Le numéro un mondial des échecs vient d’expliquer à quoi le jeu lui sert dans la vie. Magnus Carlsen, donc. « La chose la plus utile que les échecs m’ont apprise, c’est à prendre de bonnes décisions à partir de données incomplètes, en un temps limité. »
Ça paraît anodin. C’est en réalité un vertige mathématique.
Le jeu d’échecs compte environ dix puissance cent vingt parties possibles. C’est le nombre de Shannon. Plus que le nombre d’atomes dans l’univers observable. Aucun cerveau, aucune machine ne peut explorer cet espace en entier. Même les meilleurs moteurs n’en calculent qu’une fraction infime, puis tranchent. À chaque coup, on décide avec une information structurellement incomplète.
Et il y a la pendule
Aux échecs, le temps est compté. S’il s’épuise, on perd la partie, même avec une position gagnante. Alors on n’attend pas d’avoir tout calculé. On décide, et on joue.

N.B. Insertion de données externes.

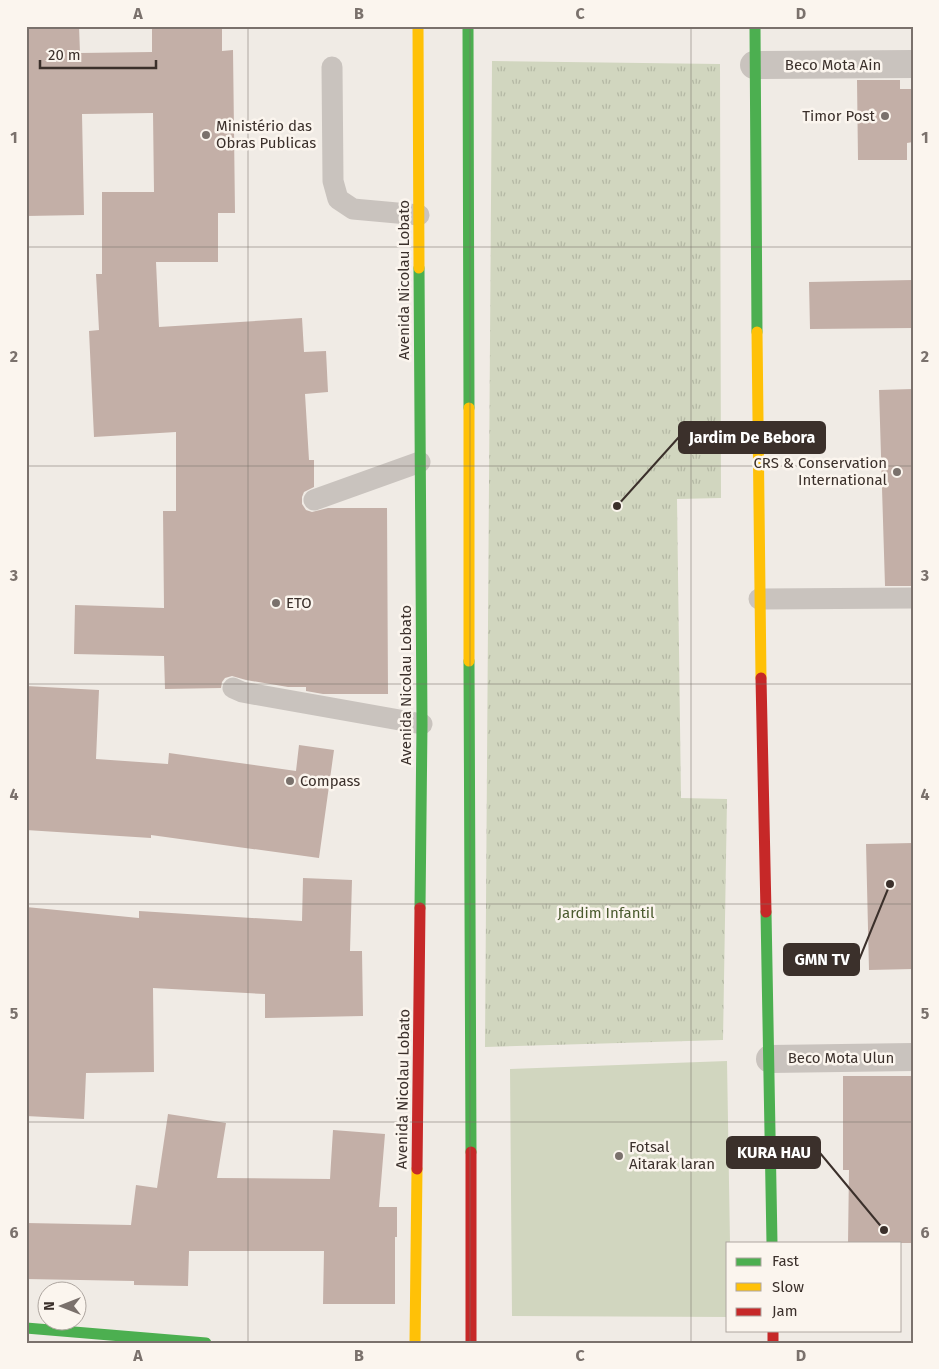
<svg xmlns="http://www.w3.org/2000/svg" width="939" height="1369" viewBox="0 0 939 1369" font-family="'Fira Sans',sans-serif">
<style>
.park{fill:url(#park-tufts)}
.pitch{fill:#d1d6bf}
.building{fill:#c3afa7}
.lines{fill:none;stroke-linecap:round;stroke-linejoin:round}
.lane{stroke:#c9c3be;stroke-width:21}
.street{stroke:#c9c3be;stroke-width:28}
.fast{stroke:#4caf50;stroke-width:11}
.slow{stroke:#ffc107;stroke-width:11}
.jam{stroke:#c62828;stroke-width:11}
.grid{fill:none;stroke:#7a716c;stroke-width:1;stroke-opacity:0.55}
.poi-dot{fill:#7a716c;stroke:#fbf5ee;stroke-width:2}
.labels{text-anchor:middle;stroke-width:5;stroke-linejoin:round;paint-order:stroke}
.street-label{font-size:15px;fill:#3b302b;stroke:#fbf5ee}
.poi-label{font-size:15px;fill:#3b302b;stroke:#fbf5ee;text-anchor:start}
.park-label{font-size:15px;fill:#4a5a2e;stroke:#fbf5ee}
.leader{fill:none;stroke:#3b302b;stroke-width:2}
.callout-dot{fill:#3b302b;stroke:#fbf5ee;stroke-width:2}
.callout{fill:#3b302b;stroke:#3b302b;stroke-width:2}
.callout-label{font-size:16px;text-anchor:middle;font-weight:bold;fill:#fff}
.neatline{fill:none;stroke:#7a716c;stroke-width:2}
.grid-label{font-size:16px;text-anchor:middle;font-weight:bold;fill:#7a716c}
</style>
<defs>
<pattern id="park-tufts" width="24" height="20" patternUnits="userSpaceOnUse" patternTransform="scale(1.25)"><rect width="24" height="20" fill="#d1d6bf"/><path d="M3 7l-1-3M5 7V3M7 7l1-3M15 17l-1-3M17 17v-4M19 17l1-3" fill="none" stroke="#b4b8a4"/></pattern>
</defs>
<rect width="100%" height="100%" fill="#f0ebe5"/>
<path class="park" d="M 492,61 L 720,64 L 721,498 L 677,499 L 681,798 L 727,799 L 723,1040 L 485,1047 Z"/>
<path class="pitch" d="M 727,1061 L 730,1243 L 728,1243 L 728,1317 L 512,1316 L 510,1069 Z"/>
<path class="building" d="M 79,26 L 80,53 L 152,52 L 152,26 L 222,26 L 222,51 L 233,50 L 235,213 L 218,213 L 218,262 L 156,262 L 159,327 L 302,318 L 304,352 L 326,351 L 328,392 L 305,394 L 309,460 L 314,460 L 314,487 L 304,492 L 302,497 L 302,504 L 306,510 L 312,512 L 328,508 L 387,508 L 388,694 L 323,694 L 306,691 L 306,687 L 288,687 L 246,680 L 232,676 L 225,678 L 222,682 L 221,688 L 165,689 L 164,656 L 74,654 L 75,605 L 164,608 L 163,511 L 176,511 L 176,432 L 94,437 L 89,331 L 99,330 L 96,274 L 102,274 L 102,192 L 154,192 L 153,113 L 82,114 L 84,215 L 26,216 L 26,27 Z
M 857,80 L 900,80 L 900,89 L 913,89 L 913,142 L 907,143 L 907,160 L 858,160 Z
M 913,280 L 913,328 L 810,329 L 809,282 Z
M 913,389 L 913,586 L 885,586 L 879,390 Z
M 26,686 L 99,690 L 96,759 L 168,764 L 169,753 L 296,771 L 299,745 L 334,750 L 319,858 L 151,835 L 151,838 L 26,830 Z
M 913,843 L 913,969 L 869,970 L 866,844 Z
M 303,878 L 352,880 L 350,951 L 362,951 L 363,1016 L 265,1018 L 265,994 L 153,988 L 154,1072 L 86,1073 L 84,1119 L 26,1116 L 26,907 L 139,918 L 139,911 L 302,921 Z
M 843,1076 L 913,1076 L 913,1243 L 848,1243 L 849,1170 L 843,1170 Z
M 168,1114 L 226,1123 L 217,1178 L 330,1179 L 333,1130 L 385,1134 L 379,1207 L 397,1207 L 397,1237 L 395,1237 L 395,1304 L 323,1304 L 324,1251 L 189,1251 L 188,1286 L 134,1285 L 134,1281 L 26,1279 L 26,1223 L 131,1225 L 136,1185 L 157,1188 Z"/>
<g class="lines">
<path class="lane" d="M 332,67 L 333,181 L 338,199 L 353,209 L 419,215
M 314,500 L 420,462
M 759,599 L 913,598
M 233,688 L 242,692 L 422,724"/>
<path class="street" d="M 754,65 L 913,64
M 770,1059 L 913,1057"/>
<path class="fast" d="M 468,26 L 469,408
M 755,26 L 757,332
M 419,268 L 422,724 L 420,908
M 469,661 L 471,1152
M 766,912 L 772,1243
M 26,1328 L 206,1343"/>
<path class="slow" d="M 418,26 L 419,268
M 757,332 L 761,678
M 469,408 L 469,661
M 415,1343 L 417,1169"/>
<path class="jam" d="M 761,678 L 766,912
M 471,1152 L 471,1343
M 417,1169 L 420,908
M 773,1330 L 773,1343"/>
</g>
<path class="grid" d="M 248,26 L 248,1343M 470,26 L 470,1343M 691,26 L 691,1343M 26,247 L 913,247M 26,466 L 913,466M 26,684 L 913,684M 26,904 L 913,904M 26,1122 L 913,1122"/>
<g class="poi-dot">
<circle cx="885" cy="116" r="5"/>
<circle cx="206" cy="135" r="5"/>
<circle cx="897" cy="472" r="5"/>
<circle cx="276" cy="603" r="5"/>
<circle cx="290" cy="781" r="5"/>
<circle cx="619" cy="1156" r="5"/>
</g>
<g class="labels">
<g class="street-label">
<text x="833" y="70">Beco Mota Ain</text>
<text transform="translate(404 280) rotate(-90)" y="5">Avenida Nicolau Lobato</text>
<text transform="translate(406 685) rotate(-90)" y="5">Avenida Nicolau Lobato</text>
<text x="841" y="1063">Beco Mota Ulun</text>
<text transform="translate(403 1089) rotate(-89)" y="5">Avenida Nicolau Lobato</text>
</g>
<g class="poi-label">
<text x="875" y="121" text-anchor="end">Timor Post</text>
<text x="216" y="131">Ministério das<tspan x="216" dy="17">Obras Publicas</tspan></text>
<text x="887" y="468" text-anchor="end">CRS &amp; Conservation<tspan x="887" dy="17">International</tspan></text>
<text x="286" y="608">ETO</text>
<text x="300" y="786">Compass</text>
<text x="629" y="1152">Fotsal<tspan x="629" dy="17">Aitarak laran</tspan></text>
</g>
<g class="park-label">
<text x="606" y="918">Jardim Infantil</text>
</g>
</g>
<path class="leader" d="M617 506L679 437M890 884L859 960M884 1230L820 1153"/>
<g class="callout-dot">
<circle cx="617" cy="506" r="5"/>
<circle cx="890" cy="884" r="5"/>
<circle cx="884" cy="1230" r="5"/>
</g>
<g class="callout">
<rect x="679" y="422" width="146" height="31" rx="5"/>
<rect x="784" y="944" width="75" height="31" rx="5"/>
<rect x="727" y="1137" width="93" height="31" rx="5"/>
</g>
<g class="callout-label">
<text x="752" y="443">Jardim De Bebora</text>
<text x="822" y="965">GMN TV</text>
<text x="774" y="1158">KURA HAU</text>
</g>
<rect width="939" height="1369" fill="none" stroke="#fbf5ee" stroke-width="55"/>
<rect x="726" y="1242" width="175" height="90" fill="#fbf5ee" stroke="#aea6a0"/>
<rect x="736" y="1258" width="25" height="8" fill="#4caf50" stroke="#aea6a0"/>
<text x="772" y="1266" font-size="15" fill="#3b302b">Fast</text>
<rect x="736" y="1283" width="25" height="8" fill="#ffc107" stroke="#aea6a0"/>
<text x="772" y="1292" font-size="15" fill="#3b302b">Slow</text>
<rect x="736" y="1308" width="25" height="8" fill="#c62828" stroke="#aea6a0"/>
<text x="772" y="1316" font-size="15" fill="#3b302b">Jam</text>
<g transform="translate(62 1306) rotate(270)"><circle r="24" fill="#fbf5ee" stroke="#aea6a0"/>
<path d="M0-4L9 19L0 12L-9 19Z" fill="#7a716c"/>
<text y="-8" font-size="14" font-weight="bold" text-anchor="middle" fill="#3b302b">N</text>
</g>
<path d="M40 60v8h116v-8" fill="none" stroke="#3b302b" stroke-width="2.5"/>
<text x="48" y="60" font-size="15" fill="#3b302b" stroke="#fbf5ee" stroke-width="4" paint-order="stroke">20 m</text>
<rect x="28" y="28" width="884" height="1314" class="neatline"/>
<g class="grid-label">
<text x="138" y="19">A</text>
<text x="359" y="19">B</text>
<text x="580" y="19">C</text>
<text x="801" y="19">D</text>
<text x="14" y="143">1</text>
<text x="925" y="143">1</text>
<text x="14" y="362">2</text>
<text x="925" y="362">2</text>
<text x="14" y="581">3</text>
<text x="925" y="581">3</text>
<text x="14" y="800">4</text>
<text x="925" y="800">4</text>
<text x="14" y="1019">5</text>
<text x="925" y="1019">5</text>
<text x="14" y="1238">6</text>
<text x="925" y="1238">6</text>
<text x="138" y="1361">A</text>
<text x="359" y="1361">B</text>
<text x="580" y="1361">C</text>
<text x="801" y="1361">D</text>
</g>
</svg>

C’est exactement la structure de la vie. Une explosion de chemins possibles, des données toujours partielles. À une différence près. Dans la vie, l’horloge est invisible.
Alors on repousse. La conversation difficile. La rencontre. Le travail qui ne nous correspond plus, qu’on garde un an de trop, le temps d’être sûr. On attend la décision parfaite, la certitude que tout ira bien. Elle ne viendra jamais.

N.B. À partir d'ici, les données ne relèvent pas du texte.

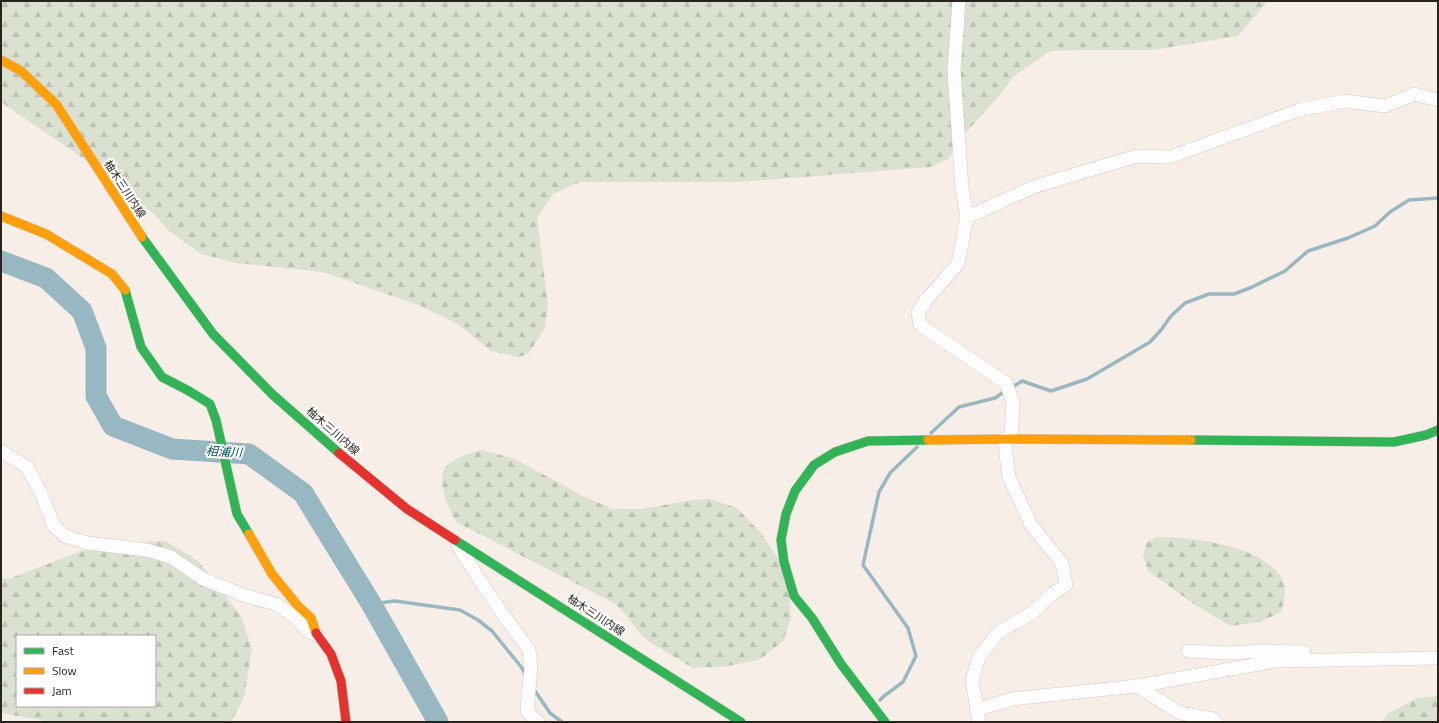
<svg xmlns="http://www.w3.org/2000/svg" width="1439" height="723" viewBox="0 0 1439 723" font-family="'Titillium Web','Noto Sans JP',sans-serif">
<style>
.forest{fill:url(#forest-firs);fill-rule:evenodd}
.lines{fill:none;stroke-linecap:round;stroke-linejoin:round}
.stream{stroke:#97b8c2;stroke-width:3.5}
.river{stroke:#97b8c2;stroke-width:21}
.street-casing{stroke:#d2cac4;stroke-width:14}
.fast-casing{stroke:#d2cac4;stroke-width:10}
.slow-casing{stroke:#d2cac4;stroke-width:10}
.jam-casing{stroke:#d2cac4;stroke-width:10}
.street{stroke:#fefcfc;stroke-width:13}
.fast{stroke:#30b455;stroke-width:9}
.slow{stroke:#ff9f0a;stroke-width:9}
.jam{stroke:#e5322d;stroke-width:9}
.labels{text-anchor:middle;stroke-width:4;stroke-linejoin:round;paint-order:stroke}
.street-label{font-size:11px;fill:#2a221d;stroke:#fff}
.water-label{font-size:12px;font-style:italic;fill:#004e60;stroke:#fff}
</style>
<defs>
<pattern id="forest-firs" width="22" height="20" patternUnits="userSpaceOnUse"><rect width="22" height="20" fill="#dae1d0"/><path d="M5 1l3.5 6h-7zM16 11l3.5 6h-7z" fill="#bbc1b2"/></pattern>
</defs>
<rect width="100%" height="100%" fill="#f8eee8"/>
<g class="forest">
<path d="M 1,1 L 1268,1 L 1238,36 L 1153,50 L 1081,50 L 1050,51 L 1013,77 L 1000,95 L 967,131 L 948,159 L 931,167 L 739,182 L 580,182 L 553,194 L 537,218 L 548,304 L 545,328 L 529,353 L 519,357 L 491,351 L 459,325 L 421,306 L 323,272 L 236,263 L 201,254 L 169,231 L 155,215 L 84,159 L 1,102 Z"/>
<path d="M 482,450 L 515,459 L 583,496 L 613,509 L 641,509 L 693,500 L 710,499 L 737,508 L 760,532 L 779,560 L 789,596 L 791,619 L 783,641 L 759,660 L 722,667 L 693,668 L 651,643 L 641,635 L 626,615 L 614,603 L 456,522 C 449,510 436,481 445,468 C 453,457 470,453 482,450 Z"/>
<path d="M 1157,537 C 1192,537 1255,545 1277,572 C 1279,574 1282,577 1283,580 C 1287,589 1284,603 1281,612 L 1260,622 L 1230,626 L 1194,604 L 1148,571 L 1143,557 L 1146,543 Z"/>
<path d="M 166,541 L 198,561 L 241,616 L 252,649 L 244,697 L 231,722 L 45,722 L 41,720 L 1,713 L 1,578 L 8,579 L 100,544 ZM 17,636 L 155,636 L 155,706 L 17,706 Z"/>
<path d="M 1438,696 L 1438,722 L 1382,722 L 1389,713 L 1417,698 Z"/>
</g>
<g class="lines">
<g class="stream">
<path d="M 1011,388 L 1022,381 L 1051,391 L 1087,379 L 1150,342 L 1161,330 L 1171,316 L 1185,303 L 1209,294 L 1234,294 L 1250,288 L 1285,271 L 1308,251 L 1348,238 L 1375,226 L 1390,212 L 1409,200 L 1438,198"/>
<path d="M 931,433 L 959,407 L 995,398 L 1005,391"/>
<path d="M 372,605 L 386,602 L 395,601 L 460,610 L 478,620 L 492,631 L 522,668 L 526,676"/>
<path d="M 533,688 L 550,713 L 562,722"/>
<path d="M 880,700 L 884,696 L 903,682 L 916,656 L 908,628 L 863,565 L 879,492 L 890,473 L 917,447"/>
</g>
<path class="river" d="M 1,261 L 46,278 L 82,311 L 96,348 L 96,396 L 113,426 L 172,449 L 249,454 L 303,493 L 372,605 L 438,722"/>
<g class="street-casing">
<g id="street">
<path d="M 959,1 L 954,70 L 962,189 L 967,217 L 958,264 L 926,300 L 918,313 L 920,325 L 1006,383 L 1013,402 L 1011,439"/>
<path d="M 967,217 L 1036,186 L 1137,156 L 1170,157 L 1299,110 L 1345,101 L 1385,106 L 1414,94 L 1438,100"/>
<path d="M 1,451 L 27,467 L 40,491 L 54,526 L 65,536 L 87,543 L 147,550 L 171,557 L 203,579 L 246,596 L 276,604 L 294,616 L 308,631 L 317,635"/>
<path d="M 457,544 L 488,593 L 529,650 L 531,668 L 527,711 L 538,722"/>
<path d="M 1188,651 L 1228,653 L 1265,651 L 1304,652"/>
<path d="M 1137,686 L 1180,713 L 1213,719 L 1216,722"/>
<path d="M 976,710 L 1012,699 L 1137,686 L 1275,661 L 1438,658"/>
<path d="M 979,722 L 972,680 L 979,657 L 999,632 L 1032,613 L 1052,594 L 1066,585 L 1062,563 L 1031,525 L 1009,477 L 1004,439"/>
</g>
</g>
<g class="fast-casing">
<g id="fast">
<path d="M 142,237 L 213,334 L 272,394 L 339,453"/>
<path d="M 125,290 L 141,347 L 162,377 L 189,391 L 210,404 L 216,420 L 237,514 L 249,534"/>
<path d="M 1191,440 L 1394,442 L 1426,435 L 1438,430"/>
<path d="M 455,540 L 741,722"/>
<path d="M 885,722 L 841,664 L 812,618 L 794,596 L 784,562 L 781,540 L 786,514 L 795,491 L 814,465 L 835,452 L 868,441 L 928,440"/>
</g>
</g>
<g class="slow-casing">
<g id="slow">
<path d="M 1,60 L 21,71 L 56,104 L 142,237"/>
<path d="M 1,216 L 46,234 L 112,274 L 125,290"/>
<path d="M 928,440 L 1011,439 L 1191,440"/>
<path d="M 249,534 L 272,574 L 298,606 L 311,618 L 316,633"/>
</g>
</g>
<g class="jam-casing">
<g id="jam">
<path d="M 339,453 L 407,509 L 455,540"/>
<path d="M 316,633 L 331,654 L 341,681 L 346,722"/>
</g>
</g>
<use href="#street" class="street"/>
<use href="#fast" class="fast"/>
<use href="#slow" class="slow"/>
<use href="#jam" class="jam"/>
</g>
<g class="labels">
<g class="street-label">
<text transform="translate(125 189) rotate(57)" y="4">柚木三川内線</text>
<text transform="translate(333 431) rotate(41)" y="4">柚木三川内線</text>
<text transform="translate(596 615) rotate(33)" y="4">柚木三川内線</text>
</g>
<g class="water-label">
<text transform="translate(224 452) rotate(3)" y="4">相浦川</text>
</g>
</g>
<rect width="1439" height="723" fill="none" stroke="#2a221d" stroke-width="4"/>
<rect x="16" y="635" width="140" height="72" fill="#ffffff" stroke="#aaa7a5"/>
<rect x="24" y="648" width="20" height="6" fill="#30b455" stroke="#aaa7a5"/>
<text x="52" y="655" font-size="12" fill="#2a221d">Fast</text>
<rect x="24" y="668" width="20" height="6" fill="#ff9f0a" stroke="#aaa7a5"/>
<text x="52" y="675" font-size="12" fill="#2a221d">Slow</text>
<rect x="24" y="688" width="20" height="6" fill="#e5322d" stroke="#aaa7a5"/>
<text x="52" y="695" font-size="12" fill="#2a221d">Jam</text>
</svg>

Sauf que le temps s’écoule quand même. Et un jour, il n’y en a plus. La rencontre est passée. Le poste est pris. La personne est partie.
On n’a pas perdu parce qu’on a mal joué. On a perdu parce qu’on n’a pas joué.
Je sais des choses sur l’attente. Je sais ce qu’elle coûte, et combien de temps on peut la maquiller en prudence. Carlsen, lui, a mis un mot dessus sans le vouloir. La maîtrise, ce n’est pas tout savoir avant d’agir. C’est agir en sachant qu’on ne saura jamais tout. Le reste, c’est de la peur déguisée en patience.
Avancez votre pièce. La pendule tourne pour vous aussi.